# Conformation and other events?



## GoldenSail (Dec 30, 2008)

Ok, so this is a silly question and I may be a bit silly asking it, but...

Can a dog be a conformation dog AND a search and rescue dog at the same time? I know the golden is a versatile breed and can do agility, obedience, tracking, and such...but I wasn't sure if there were coat or health concerns or the concern for injury that would make the two incompatible at the same time. Sure, maybe a dog that got its championship and then trained for search and rescue.....

Are there any members on this forum who do search and rescue?


----------



## Ljilly28 (Jan 22, 2008)

Check out this amazing dog, Robin(Am-Can Ch Nitro's Boy Wonder SDHF, BISS, TDI, CGC) . http://nitrogoldens.com/index.asp?ID=16


----------



## MurphyTeller (Sep 28, 2008)

Teller's father is both an Am/Can CH and also a full-time police dog: mostly mantrailing and narcotic work but also search and rescue training (I believe his specialty is avalanche stuff)...It is possible to be beautiful and smart 

As far as physical stuff - a breed CH should be a well put together dog - correct structure is also correct function - there was a discussion on this the other day. As for coat - a golden's coat should be manageable and wouldn't impact the dog's function...

Erica


----------



## arcane (Sep 18, 2007)

LOL Beat me to it Jill!!!!! I love that dog!!!!!!!!!!


----------



## Pointgold (Jun 6, 2007)

HA! Robin is AWESOME! I spent the weekend with Mary and Robin and some other pals at Sheree Farber's for the White River Specialty (and handled one of his babies for Mary) and Robin is an absolutely wonderful dog!
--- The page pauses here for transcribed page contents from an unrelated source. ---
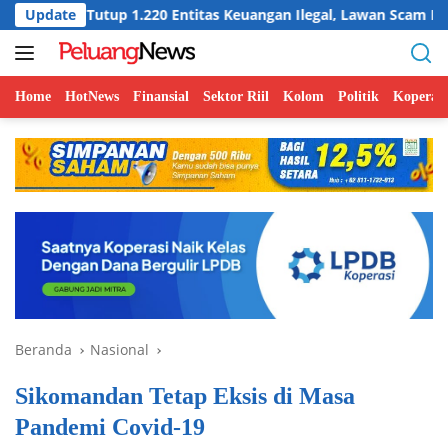
Langsung
utup 1.220 Entitas Keuangan Ilegal, Lawan Scam Digital
Update
ke
konten
Home
HotNews
Finansial
Sektor Riil
Kolom
Politik
Koperasi
Beranda
Nasional
Sikomandan Tetap Eksis di Masa
Pandemi Covid-19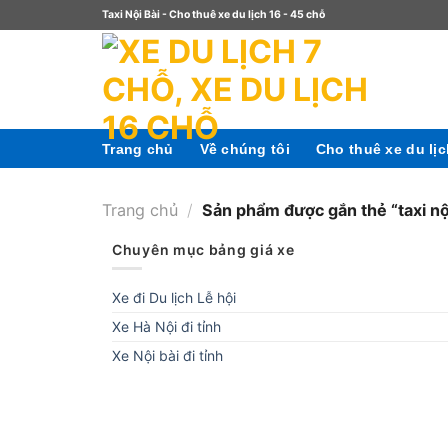
Taxi Nội Bài - Cho thuê xe du lịch 16 - 45 chỗ
Trang chủ
Về chúng tôi
Cho thuê xe du lị
Trang chủ
/
Sản phẩm được gắn thẻ “taxi nộ
Chuyên mục bảng giá xe
Xe đi Du lịch Lễ hội
Xe Hà Nội đi tỉnh
Xe Nội bài đi tỉnh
He is a very successful working dog and obviously a successful show dog. I had SO much fun playing "Hide the Squirrel" with him. He's a HOOT!


----------



## SunGold (Feb 27, 2007)

Everyone beat me to it! Robin and Mary stayed here overnight when she came to pick up her puppy - he's one cool dog! Mary's pretty nice too.


----------



## GoldenSail (Dec 30, 2008)

Wow--he's so awesome! Ok, I kinda thought that they could do both, I just wasn't sure. Glad to see a dog that seems to have it all! How often does that happen?


----------



## AquaClaraCanines (Mar 5, 2006)

Rigby did lure coursing and breed ring showing at the same time, and he won points with what are known as honorable scars... in other words, his injuries from coursing did not affect his show ring winning.


----------